Antitrust law experts are still mulling over the implications of the huge decision handed down by the District of Columbia circuit court last week. A three-judge panel ruled 2 to 1 that the 1995 consent decree does not prohibit Microsoft from bundling Internet Explorer with Windows 95.
Just where the Department of Justice and lower-court judge Thomas Penfield Jackson will take the Win 95 case now is unclear. The appeals court reversed Jackson's ruling and removed Jackson's appointment of special master Lawrence Lessig from the case. And it has lifted the preliminary injunction issued by Jackson that forced Microsoft to unbundle IE from Win 95. But the case is not yet closed.
A Justice Department spokesperson said the government is still considering its options, including a re-hearing with a new set of judges, or even an appeal to the Supreme Court. On the other hand, the Justice Department may decide to pull the plug on the narrow Win 95 contract dispute and focus instead on the Windows 98 suit, which goes to trial in September.
Steven Calkins is a former Federal Trade Commission general counsel who now teaches at Wayne State University law school. He says circuit judge Patricia Wald, in her dissenting opinion yesterday, may have been trying to throw the Justice Department a lifeline.
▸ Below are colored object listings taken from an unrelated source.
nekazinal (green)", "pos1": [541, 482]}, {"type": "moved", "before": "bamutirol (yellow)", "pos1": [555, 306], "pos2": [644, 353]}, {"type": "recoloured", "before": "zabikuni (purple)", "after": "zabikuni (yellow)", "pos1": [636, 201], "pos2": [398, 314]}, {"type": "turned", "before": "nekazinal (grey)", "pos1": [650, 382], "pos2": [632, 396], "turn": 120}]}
"She was trying to suggest that there is still a way that [the Justice Department] could win. She was trying to suggest that ... facts could be developed that would allow [the Justice Department] to win this case on remand. And she was offering her own theory under which integration could be problematic."
Calkins says antitrust law is fluid, and it's particularly slippery when applied to technology products. So it's no surprise that the three-judge panel wasn't unanimous. But while the Justice Department prosecutors may have some fight left on the Win 95 case, he expects they'll cut their losses and move on the main event, the Windows 98 antitrust case.
The decision undoubtedly has Microsoft breathing easier, however.
"Does this give Microsoft carte blanche to do anything it feels like with Windows?" Calkins asks. "I don't think that would be a prudent course. On the other hand, [some] computer manufacturers have started to tinker with the desktop and [Microsoft] clearly is interested and cares about that. I would guess that [Microsoft's] willingness to grant such deals is probably different today than it was four days ago."